Required work — Word for word, retype the lines from the one containing "pyautogui.click(518, 222)" to the last line of the data below, both ends included.

=== Begin Enclosure ===

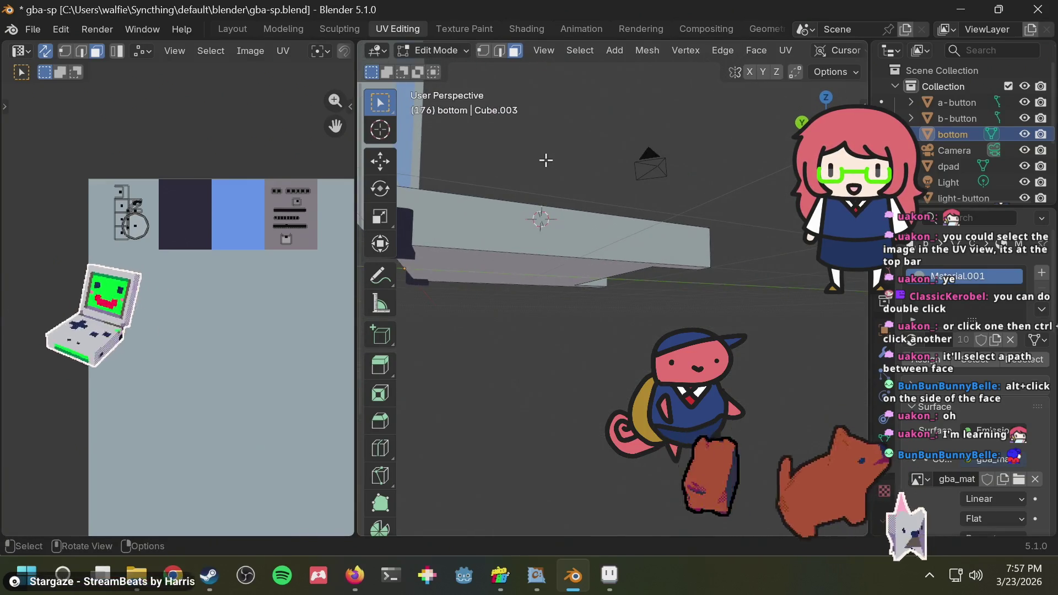
pyautogui.press('Tab')
# Edit the screen piece and move a side face's UVs onto the gray swatch
pyautogui.moveTo(525, 153)
pyautogui.mouseDown(button='middle')
pyautogui.moveTo(610, 157)
pyautogui.moveTo(563, 197)
pyautogui.mouseUp(button='middle')
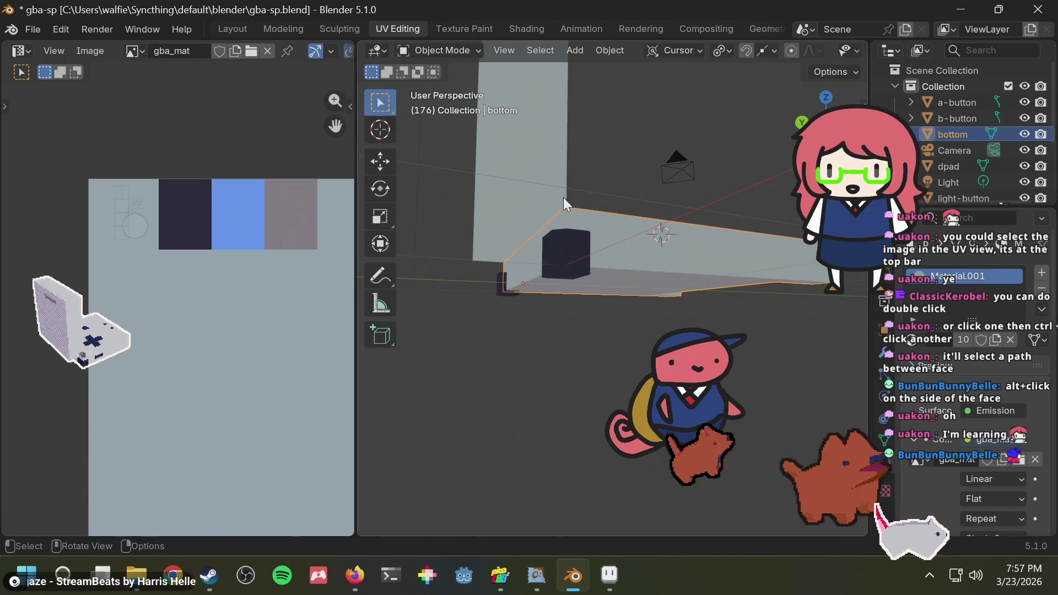
pyautogui.click(518, 222)
pyautogui.press('Tab')
pyautogui.click(518, 225)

=== End Enclosure ===

Solution to the exercise —
pyautogui.click(518, 222)
pyautogui.press('Tab')
pyautogui.click(518, 225)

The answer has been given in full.